Reading text -
[BEGIN]

You are viewing a plain text version of this content. The canonical link for it is here.
Posted to user@flink.apache.org by santosh joshi <sa...@gmail.com> on 2022/02/12 15:39:15 UTC

Need help on implementing custom`snapshotState` in KafkaSource & KafkaSourceReader

We are migrating to KafkaSource
<https://github.com/apache/flink/blob/master/flink-connectors/flink-connector-kafka/src/main/java/org/apache/flink/connector/kafka/source/KafkaSource.java>
 from FlinkKafkaConsumer
<https://github.com/apache/flink/blob/master/flink-connectors/flink-connector-kafka/src/main/java/org/apache/flink/streaming/connectors/kafka/FlinkKafkaConsumer.java>.
We have disabled auto commit of offset and instead committing them manually
to some external store

We override FlinkKafkaConsumer
<https://github.com/apache/flink/blob/master/flink-connectors/flink-connector-kafka/src/main/java/org/apache/flink/streaming/connectors/kafka/FlinkKafkaConsumer.java>
 and then on an overridden instance of KafkaFetcher
<https://github.com/apache/flink/blob/master/flink-connectors/flink-connector-kafka/src/main/java/org/apache/flink/streaming/connectors/kafka/internals/KafkaFetcher.java>
 we try to store the *offset* in some external store by overriding
doCommitInternalOffsetsToKafka

 protected void
doCommitInternalOffsetsToKafka(Map<KafkaTopicPartition, Long> offsets,
        @Nonnull KafkaCommitCallback commitCallback) throws Exception {
//Store offset in S3
}

Now In order to migrate we tried coping/overriding KafkaSource,
KafkaSourceBuilder and KafkaSourceReade, but looks like a lot of redundant
code which somehow does not look correct

In Custom KafkaSourceReader I tried overriding snapshotState

@Override
public List<KafkaPartitionSplit> snapshotState(long checkpointId) {
   // custom logic to store offset in s3
   return super.snapshotState(checkpointId);
}

Is this correct or Is there any other way to achieve the same.


I have asked the similar questions in Stackoverflow
<https://stackoverflow.com/questions/71092656/how-to-implement-customsnapshotstate-in-kafkasource-kafkasourcereader>



Regards,

Santosh

Re: Need help on implementing custom`snapshotState` in KafkaSource & KafkaSourceReader

Posted by Niklas Semmler <ni...@ververica.com>.

[END]

[Data excerpts]
[BEGIN]

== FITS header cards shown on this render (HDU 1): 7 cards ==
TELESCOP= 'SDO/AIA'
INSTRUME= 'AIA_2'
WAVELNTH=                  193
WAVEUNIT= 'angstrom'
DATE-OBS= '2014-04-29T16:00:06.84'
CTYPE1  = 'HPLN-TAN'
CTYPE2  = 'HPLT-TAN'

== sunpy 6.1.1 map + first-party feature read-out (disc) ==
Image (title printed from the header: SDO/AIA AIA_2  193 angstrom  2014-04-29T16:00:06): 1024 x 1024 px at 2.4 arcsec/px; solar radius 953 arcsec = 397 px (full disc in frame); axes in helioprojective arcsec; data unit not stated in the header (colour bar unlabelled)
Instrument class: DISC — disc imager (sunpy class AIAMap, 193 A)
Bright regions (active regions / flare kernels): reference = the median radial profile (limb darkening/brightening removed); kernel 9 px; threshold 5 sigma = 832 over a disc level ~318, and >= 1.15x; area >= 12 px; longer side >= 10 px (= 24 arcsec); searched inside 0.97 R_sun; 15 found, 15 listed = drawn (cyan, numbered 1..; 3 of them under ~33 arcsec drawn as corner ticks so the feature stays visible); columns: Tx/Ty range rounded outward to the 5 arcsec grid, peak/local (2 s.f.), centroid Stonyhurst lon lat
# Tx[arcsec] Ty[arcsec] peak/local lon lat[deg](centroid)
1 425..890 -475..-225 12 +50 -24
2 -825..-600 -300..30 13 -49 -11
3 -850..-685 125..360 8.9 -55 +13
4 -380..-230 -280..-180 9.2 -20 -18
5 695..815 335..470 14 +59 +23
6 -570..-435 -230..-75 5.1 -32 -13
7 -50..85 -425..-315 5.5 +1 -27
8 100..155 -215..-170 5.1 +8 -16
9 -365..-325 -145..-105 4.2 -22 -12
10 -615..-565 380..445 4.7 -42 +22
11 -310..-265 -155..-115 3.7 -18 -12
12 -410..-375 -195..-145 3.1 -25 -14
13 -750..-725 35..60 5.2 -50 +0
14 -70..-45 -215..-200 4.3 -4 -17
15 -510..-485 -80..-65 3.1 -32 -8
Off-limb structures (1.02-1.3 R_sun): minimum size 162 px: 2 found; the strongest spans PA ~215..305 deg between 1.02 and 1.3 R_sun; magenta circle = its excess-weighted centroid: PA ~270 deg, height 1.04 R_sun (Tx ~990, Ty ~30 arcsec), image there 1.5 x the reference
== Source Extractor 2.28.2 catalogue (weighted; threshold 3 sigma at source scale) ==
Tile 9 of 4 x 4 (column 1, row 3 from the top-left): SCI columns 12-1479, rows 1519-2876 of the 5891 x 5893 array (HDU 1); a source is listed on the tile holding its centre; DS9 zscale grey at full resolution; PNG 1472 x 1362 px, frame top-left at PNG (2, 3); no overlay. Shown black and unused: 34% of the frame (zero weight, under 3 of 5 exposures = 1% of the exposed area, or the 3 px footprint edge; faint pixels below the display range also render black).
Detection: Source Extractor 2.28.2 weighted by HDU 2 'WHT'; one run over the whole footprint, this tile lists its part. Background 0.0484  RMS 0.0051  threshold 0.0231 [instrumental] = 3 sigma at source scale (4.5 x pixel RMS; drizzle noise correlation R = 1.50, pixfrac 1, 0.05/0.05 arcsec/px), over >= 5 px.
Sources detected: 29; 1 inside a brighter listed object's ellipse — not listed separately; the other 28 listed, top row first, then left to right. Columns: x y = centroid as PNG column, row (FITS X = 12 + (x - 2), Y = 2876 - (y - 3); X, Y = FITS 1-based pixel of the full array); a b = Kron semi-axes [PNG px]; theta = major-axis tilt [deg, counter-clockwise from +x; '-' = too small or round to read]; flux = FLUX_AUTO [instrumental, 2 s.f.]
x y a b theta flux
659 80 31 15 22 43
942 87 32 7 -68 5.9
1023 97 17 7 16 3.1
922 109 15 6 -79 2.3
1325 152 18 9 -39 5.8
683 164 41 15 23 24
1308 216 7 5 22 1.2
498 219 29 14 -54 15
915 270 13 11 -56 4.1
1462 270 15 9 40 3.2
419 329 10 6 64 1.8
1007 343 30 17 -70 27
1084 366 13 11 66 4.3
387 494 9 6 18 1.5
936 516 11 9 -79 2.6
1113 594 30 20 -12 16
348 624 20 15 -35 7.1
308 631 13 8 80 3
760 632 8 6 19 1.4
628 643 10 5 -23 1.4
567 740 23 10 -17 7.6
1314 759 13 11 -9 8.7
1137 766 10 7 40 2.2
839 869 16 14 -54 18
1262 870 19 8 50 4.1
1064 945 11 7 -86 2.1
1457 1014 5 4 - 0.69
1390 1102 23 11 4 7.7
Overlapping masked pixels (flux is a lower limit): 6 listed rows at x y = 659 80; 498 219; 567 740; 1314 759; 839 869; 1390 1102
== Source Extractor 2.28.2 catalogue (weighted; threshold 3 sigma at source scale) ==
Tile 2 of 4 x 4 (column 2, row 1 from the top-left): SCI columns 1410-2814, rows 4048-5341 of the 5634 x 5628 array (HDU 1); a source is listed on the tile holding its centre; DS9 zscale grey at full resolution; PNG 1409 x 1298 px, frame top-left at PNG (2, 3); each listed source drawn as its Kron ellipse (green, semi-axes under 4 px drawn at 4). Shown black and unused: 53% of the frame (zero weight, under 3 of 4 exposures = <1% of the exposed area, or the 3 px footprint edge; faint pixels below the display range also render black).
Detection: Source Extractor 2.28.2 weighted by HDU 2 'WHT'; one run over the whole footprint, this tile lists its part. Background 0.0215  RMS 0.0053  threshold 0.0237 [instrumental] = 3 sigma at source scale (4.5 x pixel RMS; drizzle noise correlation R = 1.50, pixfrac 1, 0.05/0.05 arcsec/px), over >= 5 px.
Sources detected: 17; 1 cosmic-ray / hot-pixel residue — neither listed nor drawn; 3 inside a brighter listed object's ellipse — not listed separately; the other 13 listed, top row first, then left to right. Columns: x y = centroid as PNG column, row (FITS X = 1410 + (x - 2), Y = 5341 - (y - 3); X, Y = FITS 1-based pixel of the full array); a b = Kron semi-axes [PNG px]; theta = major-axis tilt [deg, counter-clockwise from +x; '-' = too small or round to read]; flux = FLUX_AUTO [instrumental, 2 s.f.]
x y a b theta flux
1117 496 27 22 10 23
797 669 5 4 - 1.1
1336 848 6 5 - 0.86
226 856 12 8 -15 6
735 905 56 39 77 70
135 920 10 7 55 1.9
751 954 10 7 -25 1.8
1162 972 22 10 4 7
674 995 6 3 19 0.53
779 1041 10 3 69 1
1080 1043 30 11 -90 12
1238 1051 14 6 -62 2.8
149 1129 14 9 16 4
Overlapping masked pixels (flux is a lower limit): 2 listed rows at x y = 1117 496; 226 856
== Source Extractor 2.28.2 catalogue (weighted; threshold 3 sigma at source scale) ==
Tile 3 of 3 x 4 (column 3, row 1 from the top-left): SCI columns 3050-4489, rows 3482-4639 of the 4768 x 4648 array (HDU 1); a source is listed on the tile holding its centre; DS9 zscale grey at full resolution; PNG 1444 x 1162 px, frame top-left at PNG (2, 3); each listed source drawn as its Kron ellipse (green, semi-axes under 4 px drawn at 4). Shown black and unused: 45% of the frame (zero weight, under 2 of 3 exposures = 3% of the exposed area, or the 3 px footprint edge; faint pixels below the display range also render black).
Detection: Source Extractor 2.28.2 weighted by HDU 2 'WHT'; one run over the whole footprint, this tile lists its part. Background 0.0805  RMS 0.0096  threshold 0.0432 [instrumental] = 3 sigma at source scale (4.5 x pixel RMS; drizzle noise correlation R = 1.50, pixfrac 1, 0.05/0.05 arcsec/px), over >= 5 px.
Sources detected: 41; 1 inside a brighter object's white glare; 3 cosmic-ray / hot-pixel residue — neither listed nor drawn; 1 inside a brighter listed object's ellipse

[END]

Given instruction 1 -
Based on the Flink forum thread, decide whether each statement is true: (a) automatic offset commits have been turned off; (b) the team is moving from KafkaSource to FlinkKafkaConsumer; (c) the poster raised a similar question on Stack Overflow. For each, answer yes or no and quote the words from the thread that settle it.
Given instruction 2 -
Rewrite the paragraph of the Flink forum thread that begins "We are migrating to KafkaSource" as a short list that keeps its main facts.
Given instruction 3 -
Reproduce the part of the Flink forum thread that opens with the words containing "I have asked" and closes with "Niklas Semmler <ni...@ververica.com>.".
Nothing in the astronomy read-out listing is needed for this work.

Exercise response 1 -
(a) Yes: "We have disabled auto commit of offset and instead committing them manually"
(b) No: "We are migrating to KafkaSource"
(c) Yes: "I have asked the similar questions in Stackoverflow"

Exercise response 2 -
- The team is migrating from FlinkKafkaConsumer to KafkaSource.
- Automatic offset commits are disabled.
- Offsets are committed manually to an external store.

Exercise response 3 -
I have asked the similar questions in Stackoverflow
<https://stackoverflow.com/questions/71092656/how-to-implement-customsnapshotstate-in-kafkasource-kafkasourcereader>



Regards,

Santosh

Re: Need help on implementing custom`snapshotState` in KafkaSource & KafkaSourceReader

Posted by Niklas Semmler <ni...@ververica.com>.